À votre tour

La pointe de l’iceberg

On tombe dans la pauvreté, on s’y ramasse en grimaces.

J’ai 60 ans, je suis handicapé et j’ai été forcé à la retraite. Je reçois chaque fin de mois un beau chèque de la Régie des rentes du Québec. Ma vie dépend de 1000 $ pour un mois complet.

C’est carrément insuffisant au début. Mais, si c’est tout ce que j’ai, je me suis dit aussi bien agir et commencer à lester ces sangsues corporatives qui nous rendent la vie misérable. La recette est simple : mettez tout simplement le frein, ralentissez toute cette démence et notre environnement en bénéficiera.

J’ai vendu ma voiture. Plus besoin d’immatriculation, d’assurances, de permis de conduire, etc. Il faut dire que pour avoir une auto à Montréal, il faut être un peu cinglé. Il n’y a jamais de place pour la garer et les rues sont défoncées. C’est une relation amour et haine. Bref, je n’ai pas ces problèmes avec mon vélo.
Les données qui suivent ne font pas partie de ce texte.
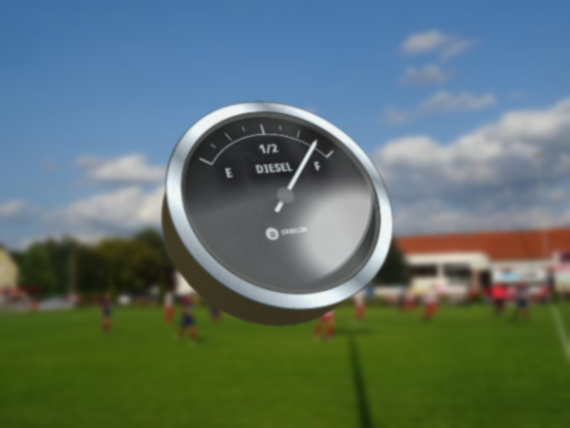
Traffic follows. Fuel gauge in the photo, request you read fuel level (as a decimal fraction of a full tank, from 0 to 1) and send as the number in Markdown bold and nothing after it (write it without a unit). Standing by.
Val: **0.875**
Ah oui ! Il y a les autres assurances, aussi. Je n’ai pas d’assurance vie ni d’assurance habitation, donc aucune protection. Je n’ai pas de téléphone intelligent, pas de câble, pas de cartes de partis politiques – qui ne sont là que lorsqu’ils ont besoin de notre argent. Je ne paie pas ma dîme ni mes impôts. J’ai déménagé dans un quartier populaire et j’ai diminué ma consommation d’énergie. J’achète local et à pied.

Malgré toutes ces mesures, je suis encore très fragile et, comme vous l’avez constaté, il m’est totalement impossible de participer à l’économie. Je ne peux tout simplement pas dépenser.

Je n’assiste à aucun match au Centre Bell, à aucun spectacle à la Place des Arts et je ne vois pas de spectacles d’humour, car même ces foutus comiques sont hors de prix. Je ne fais pas de voyage, je ne prends pas de vacances. Je n’ai même pas de titre mensuel pour le transport en commun, parce que ça amputerait 10 % de mon budget.

Toute ma fortune sert à m’offrir un loyer décent, un accès à l’internet et à équilibrer mon alimentation.

Je ne sortirai jamais gagnant de cette situation. J’ai reçu en janvier une belle augmentation de 0,9 % et, trois mois plus tard, Hydro-Québec m’en a repris 4,3 %.

Je représente la pointe de l’iceberg. Bientôt, il y en aura des milliers comme moi, pauvres, vieux et itinérants. Vous ne pourrez pas nous ignorer et nier notre existence encore bien longtemps. La colère gronde, la foi est brisée et la confiance est à son plus bas. Vous, les élus et les élites, n’attirez plus que le mépris et le cynisme. Je ne vote pas non plus.

Dans cette société à deux vitesses, je me sens comme un frein, un poids qui, de tout son être, veut ralentir cette décadence de l’humain.